Rewrite all the records with "kingdom" swapped for "realm" everywhere and nothing else changed, leaving out the pictures.
* START PROVIDED RECORDS *
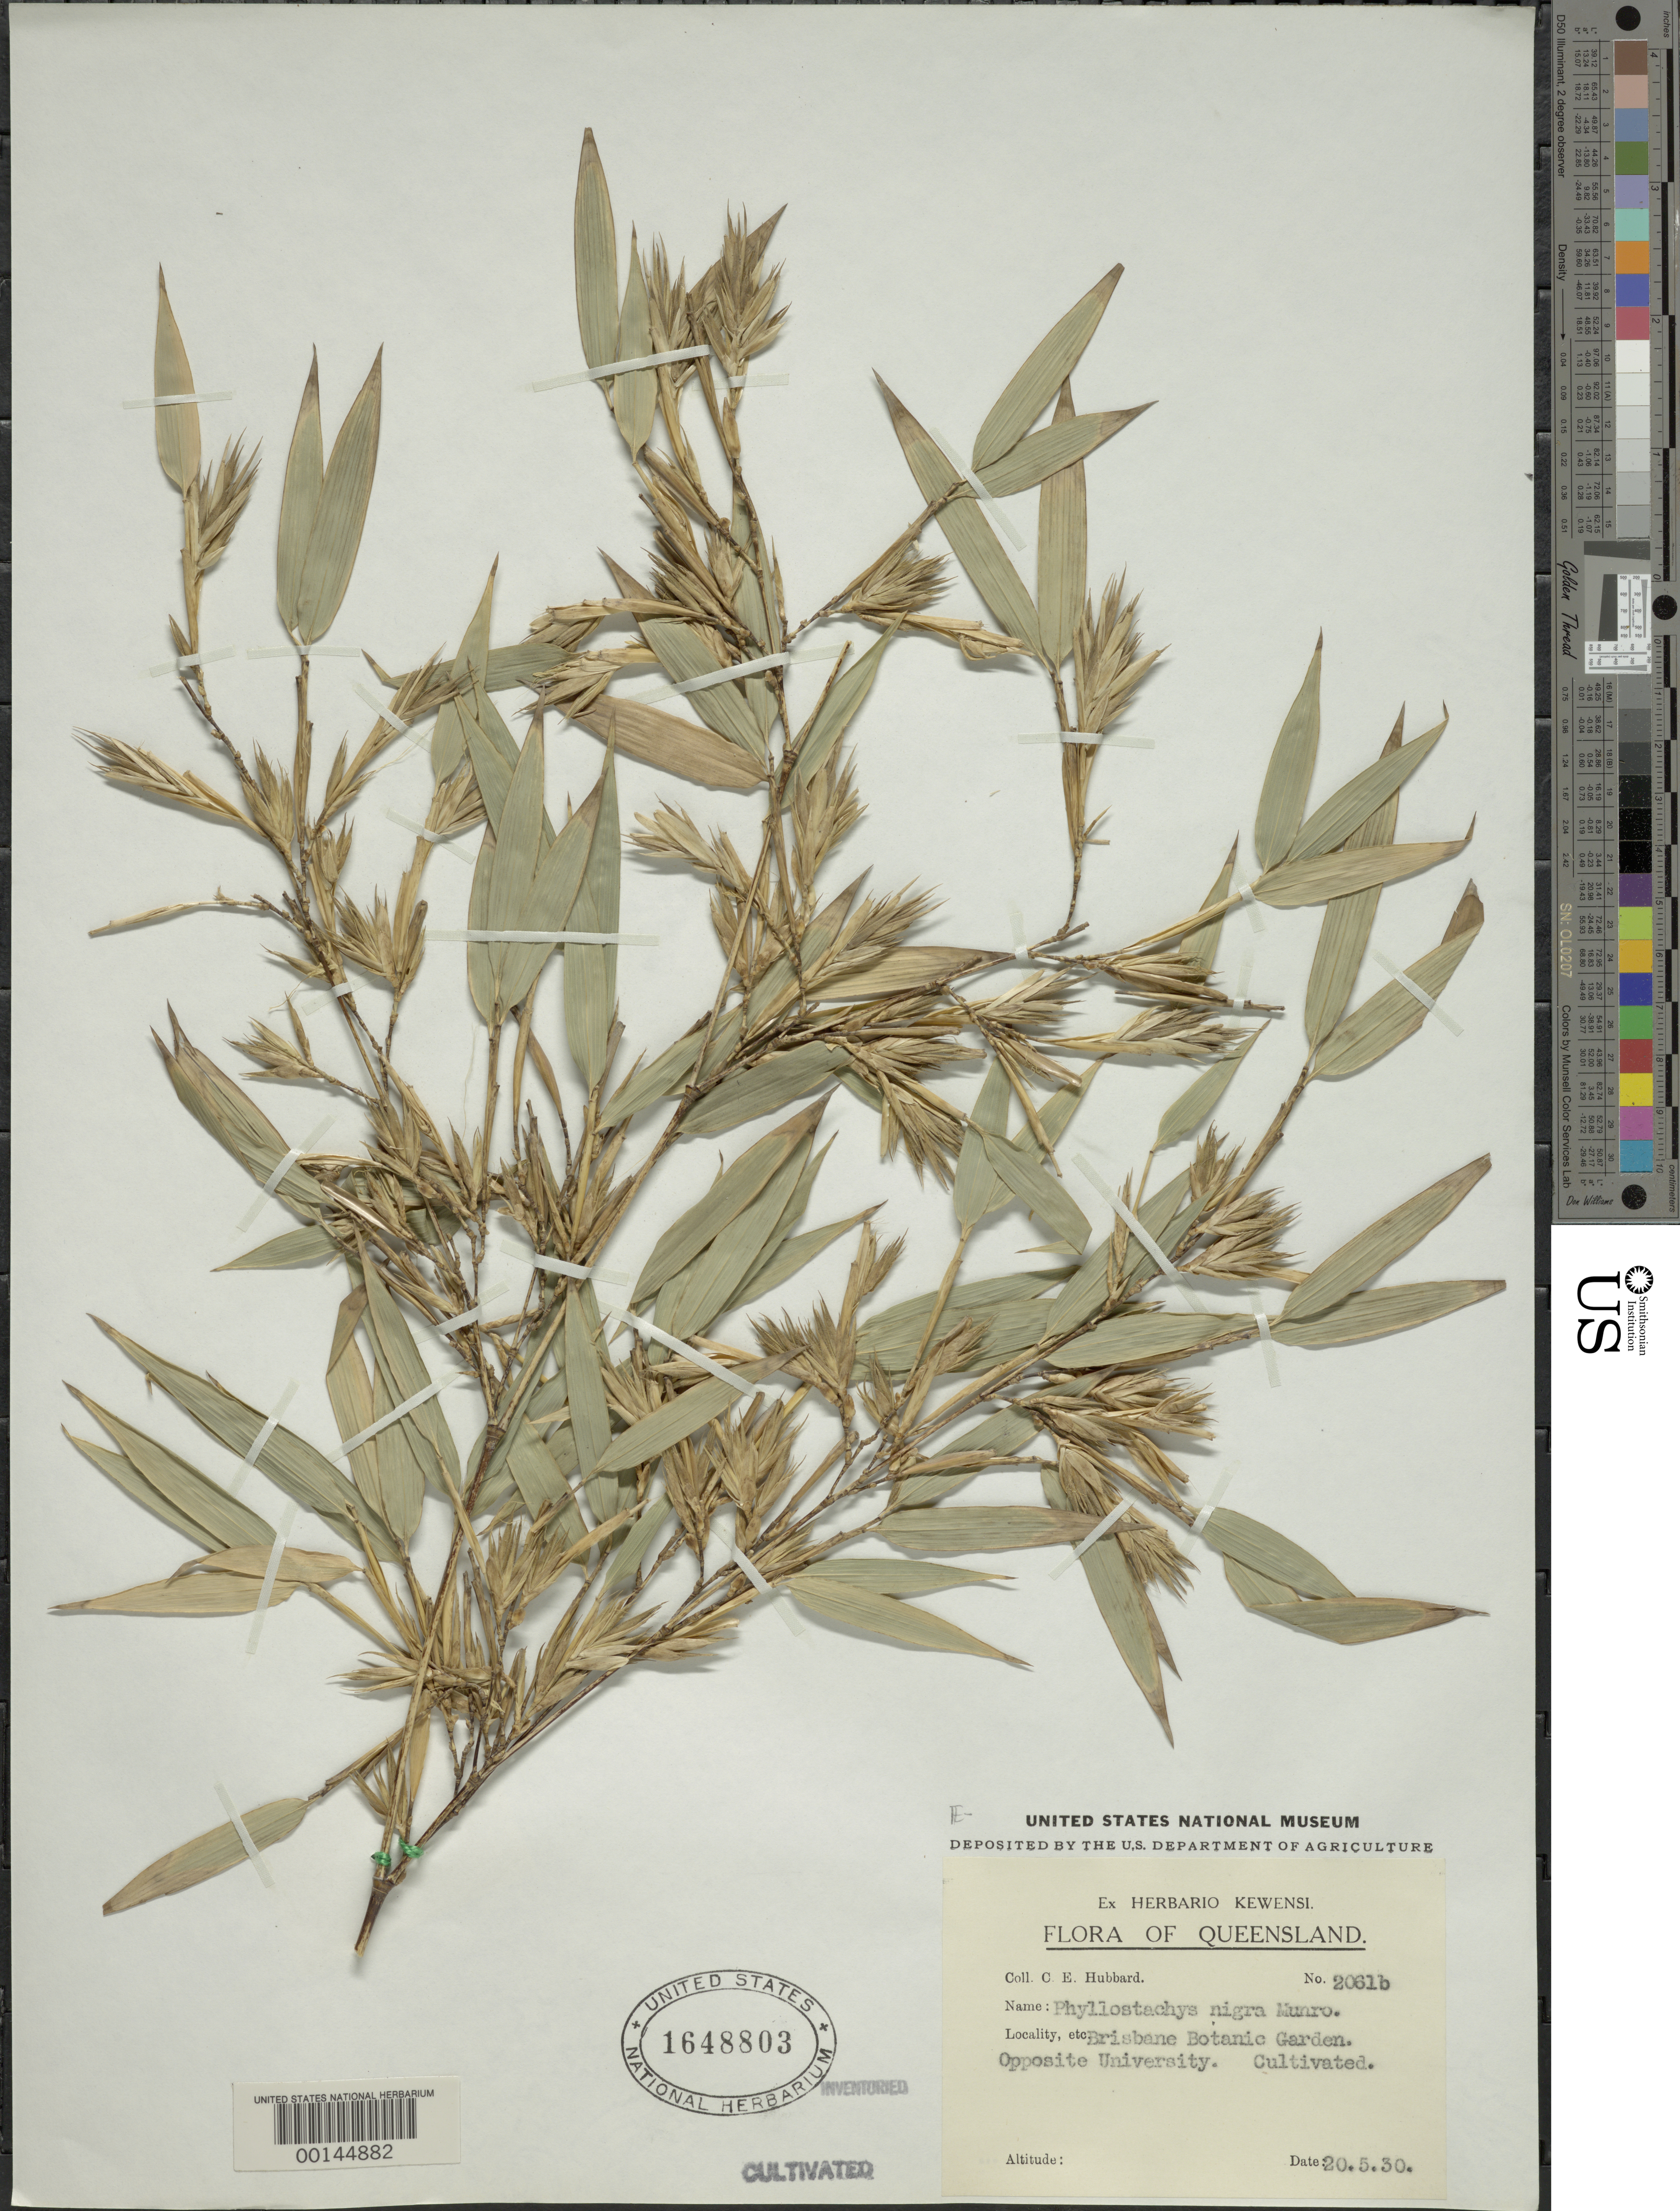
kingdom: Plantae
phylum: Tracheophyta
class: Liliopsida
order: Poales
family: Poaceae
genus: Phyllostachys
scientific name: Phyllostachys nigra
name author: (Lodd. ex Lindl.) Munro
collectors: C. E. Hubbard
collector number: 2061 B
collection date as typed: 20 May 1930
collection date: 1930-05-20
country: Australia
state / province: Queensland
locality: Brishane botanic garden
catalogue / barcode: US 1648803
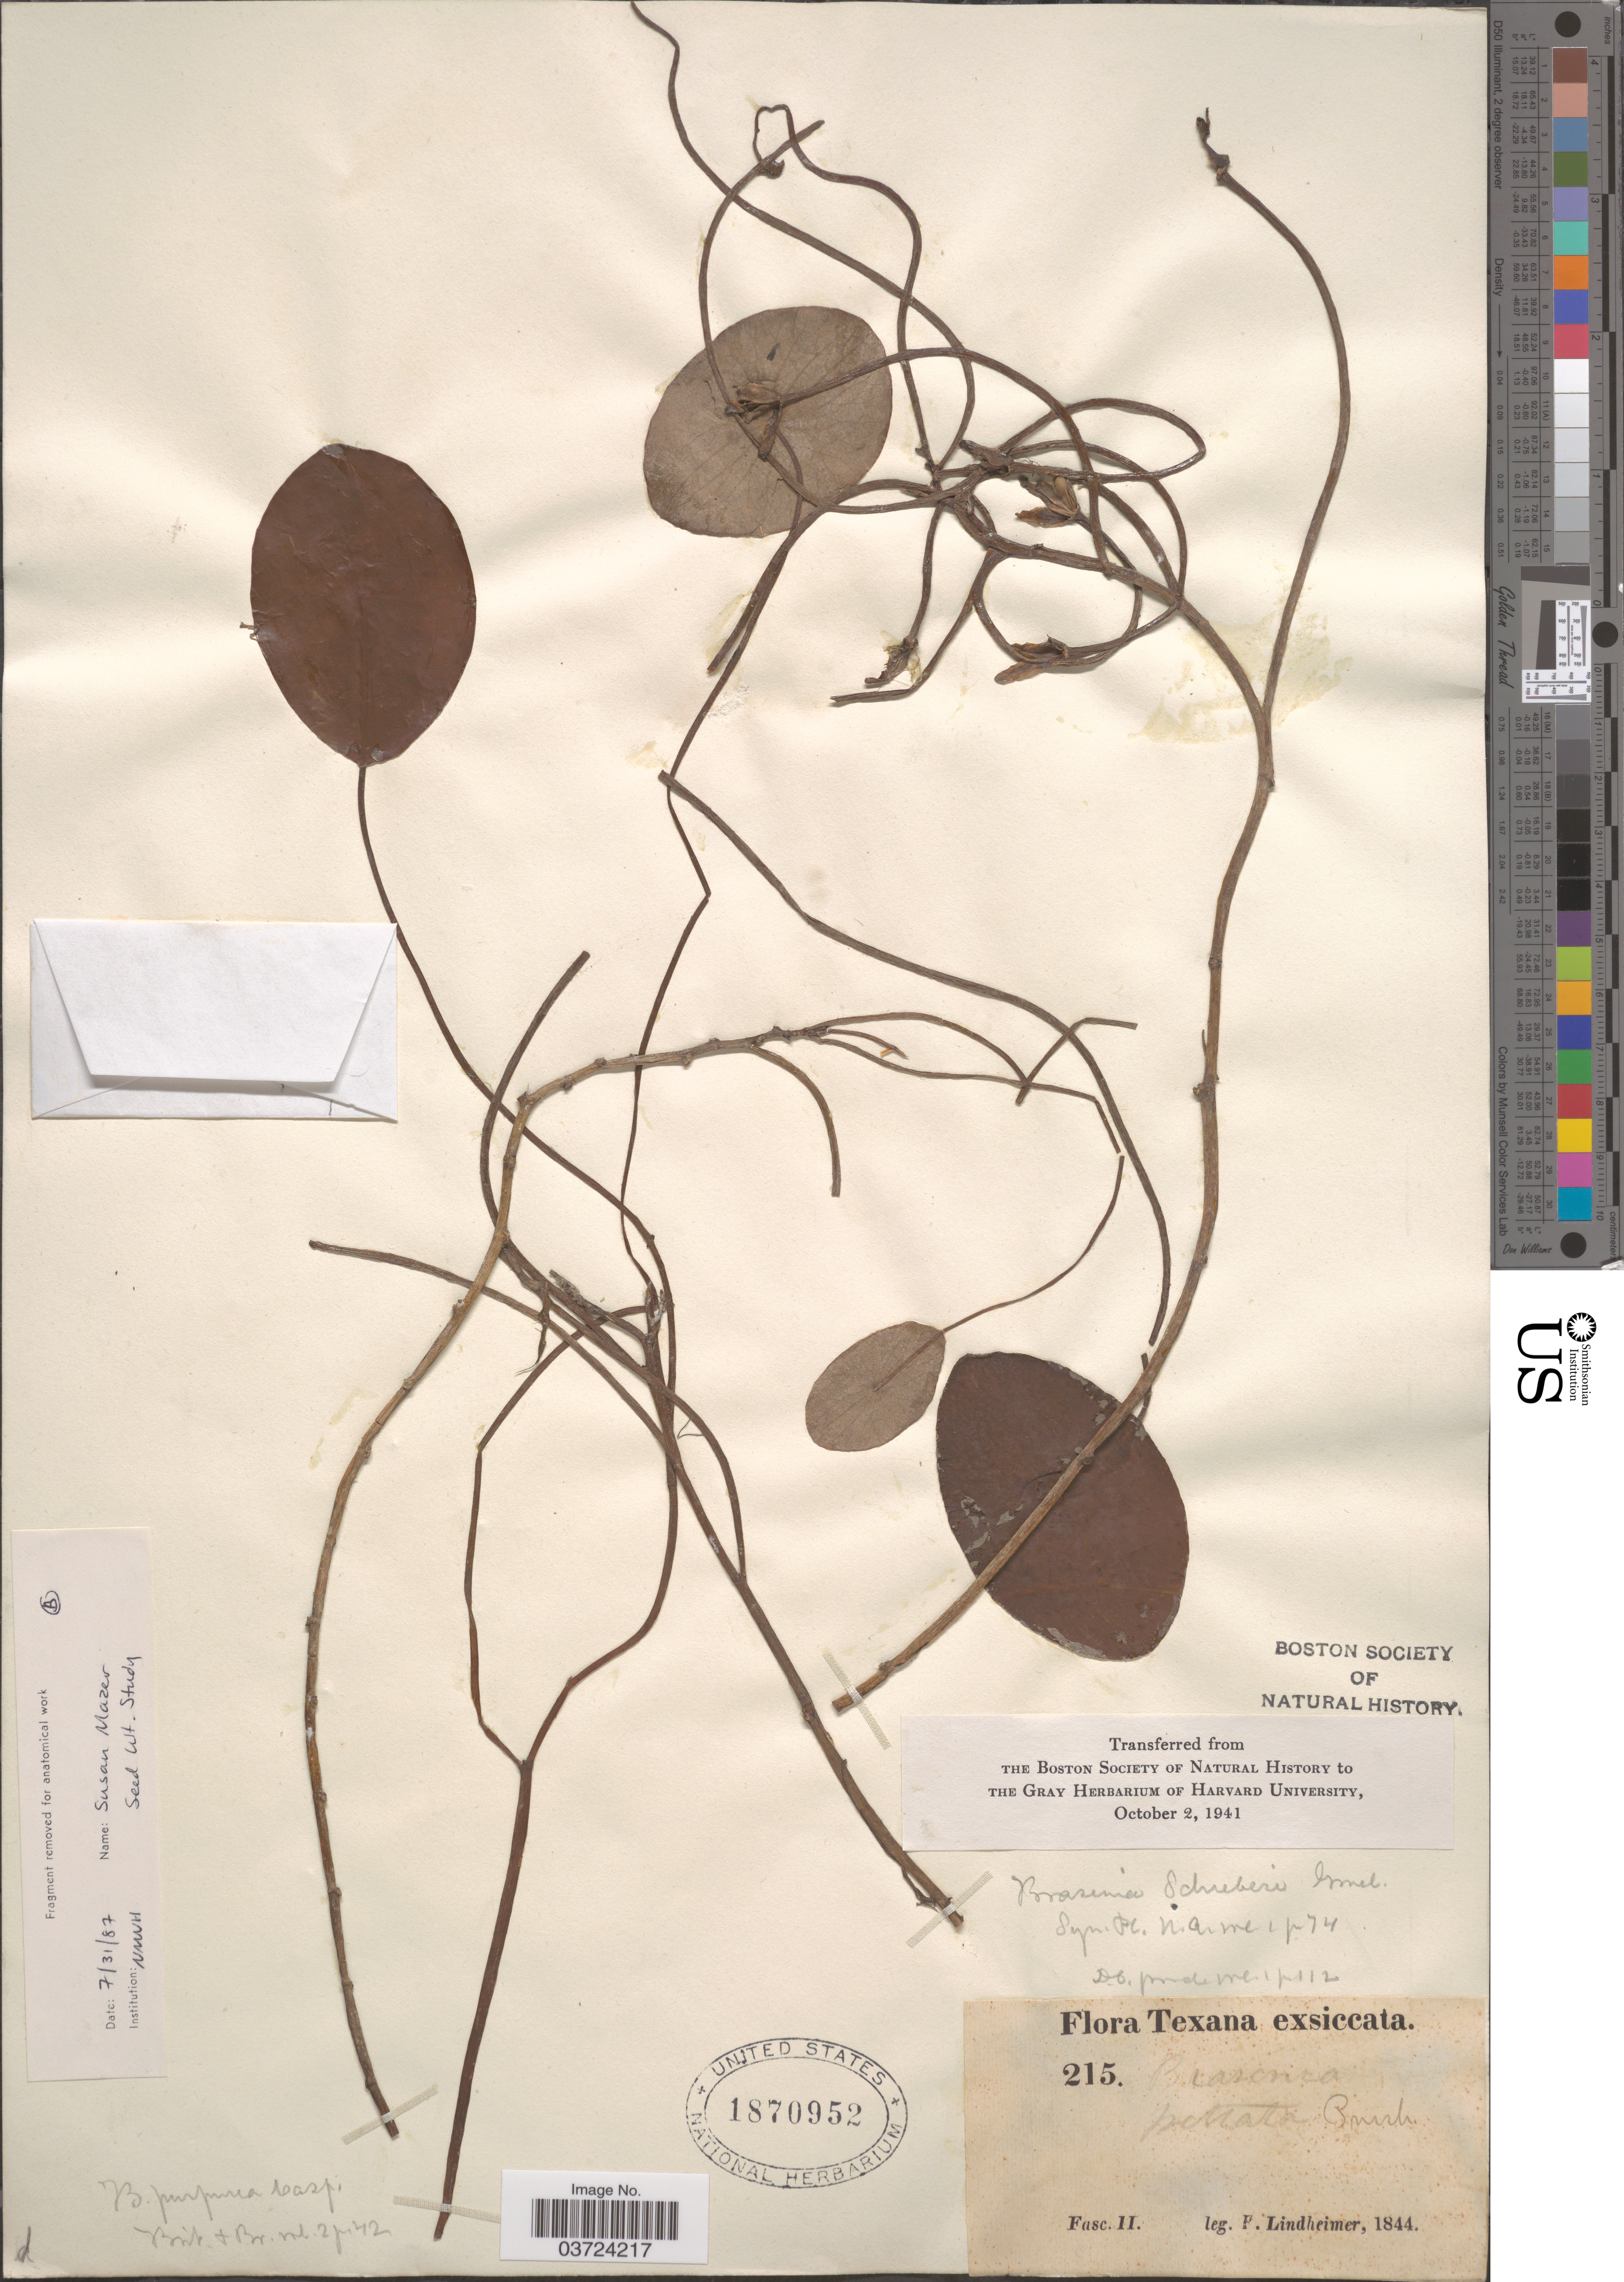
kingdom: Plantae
* END PROVIDED RECORDS *
(RESPONSE)
realm: Plantae
phylum: Tracheophyta
class: Liliopsida
order: Poales
family: Poaceae
genus: Phyllostachys
scientific name: Phyllostachys nigra
name author: (Lodd. ex Lindl.) Munro
collectors: C. E. Hubbard
collector number: 2061 B
collection date as typed: 20 May 1930
collection date: 1930-05-20
country: Australia
state / province: Queensland
locality: Brishane botanic garden
catalogue / barcode: US 1648803
realm: Plantae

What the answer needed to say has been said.